Sunday, June 17, 2007

you! don't bring me flowers anymore...

i don't like flowers. i don't like receiving flowers as gifts. i don't like giving flowers as gifts. similar to my dislike of soup spoons (blog: "slow day at work" 5.31.07), i can logically defend this prejudice. (let me take this moment to tell my readers the only actual phobia is the one i have of fr*gs. i don’t even like to see that word in print. they creep me out. as do pickles since they resemble fr*gs).

cut flowers are beings en route to death. i hate to be so macabre, but it’s true. their misleading vibrancy is masking the fact that their roots have literally been cut and their days are quite numbered. when i see a bouquet of flowers, i cannot help but think that in a few days, those pretty, quasi living di/monocotyledons (dude, remember that from 5th grade science?) will be face down, feet up in my trash can.

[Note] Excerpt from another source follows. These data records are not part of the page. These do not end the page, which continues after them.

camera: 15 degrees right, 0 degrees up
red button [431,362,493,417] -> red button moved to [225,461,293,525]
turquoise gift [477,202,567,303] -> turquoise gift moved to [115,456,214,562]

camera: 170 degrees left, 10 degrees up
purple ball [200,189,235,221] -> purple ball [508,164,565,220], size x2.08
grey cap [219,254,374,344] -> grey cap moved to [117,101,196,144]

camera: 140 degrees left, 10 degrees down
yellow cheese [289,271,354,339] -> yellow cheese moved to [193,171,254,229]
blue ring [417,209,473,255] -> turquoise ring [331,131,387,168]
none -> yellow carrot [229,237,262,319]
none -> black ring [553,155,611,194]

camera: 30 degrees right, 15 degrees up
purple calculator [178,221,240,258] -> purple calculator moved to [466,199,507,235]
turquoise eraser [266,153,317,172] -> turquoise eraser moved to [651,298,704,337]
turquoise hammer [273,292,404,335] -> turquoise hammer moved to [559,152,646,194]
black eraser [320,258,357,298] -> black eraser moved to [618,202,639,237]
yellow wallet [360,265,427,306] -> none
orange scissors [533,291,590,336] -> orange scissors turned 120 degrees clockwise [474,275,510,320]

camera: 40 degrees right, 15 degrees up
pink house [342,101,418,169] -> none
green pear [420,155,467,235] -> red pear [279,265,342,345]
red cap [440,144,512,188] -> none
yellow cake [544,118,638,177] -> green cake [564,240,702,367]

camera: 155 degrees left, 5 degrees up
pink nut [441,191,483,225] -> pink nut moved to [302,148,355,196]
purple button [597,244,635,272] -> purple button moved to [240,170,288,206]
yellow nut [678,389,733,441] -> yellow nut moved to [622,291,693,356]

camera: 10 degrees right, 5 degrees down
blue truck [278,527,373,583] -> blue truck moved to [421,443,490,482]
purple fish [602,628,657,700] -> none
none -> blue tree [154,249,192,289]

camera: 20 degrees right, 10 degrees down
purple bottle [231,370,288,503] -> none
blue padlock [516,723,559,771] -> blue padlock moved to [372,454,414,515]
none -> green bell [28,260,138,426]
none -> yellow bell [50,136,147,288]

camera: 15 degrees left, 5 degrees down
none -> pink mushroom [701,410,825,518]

so, AS IF i needed another reason to deeply, deeply resent flowers, something terrible happened to me yesterday. i even took a picture of it but i think i forgot to save it because i now i can't find it on my phone.

the flowers which were pushed on me by the clean up crew at a wedding i attended last week, spawned a caterpillar. when i saw this larvae with it’s undulating and segmented body just hanging out in my living room, i felt like i was being punk’d. i was praying that ashton kutcher was hiding in my bedroom along with my brother, best friend, and mom. please, ashton, tell me this is not real. i’m waiting for you to holler “surprise! it’s not a real caterpillar! it’s a GUMMY caterpillar! hahahahahaha!”

i am not kidding when i say that my gag reflex kicked in. and after my mini gag session, i did a really peculiar thing: i started jumping up and down, shook my head, shot my hands straight up into the air, all the while started screaming "ahhhhhhh!". i think the clinical term for this sudden and violent outburst would be “to engage in a freak out.”

i did what any convulsing woman would do…i steadied my twitching hand long enough to knock on my neighbors door and when he answered, i managed to squeak out, “caterpillar, help me…please, i *insert freak out dance here* can’t do it. caterpillar. flowers. *insert gag reflex*”

i honestly cannot believe that he followed me into my apartment. for all he knew, i was a crazy psychopath with a sadist tendencies. but he did and i’ll never forget the image of the tightly coiled caterpillar being flushed down the toilet. i know it’s not rational, but now when i go to the bathroom, i feel like the caterpillar will exact it’s revenge on my bum one day.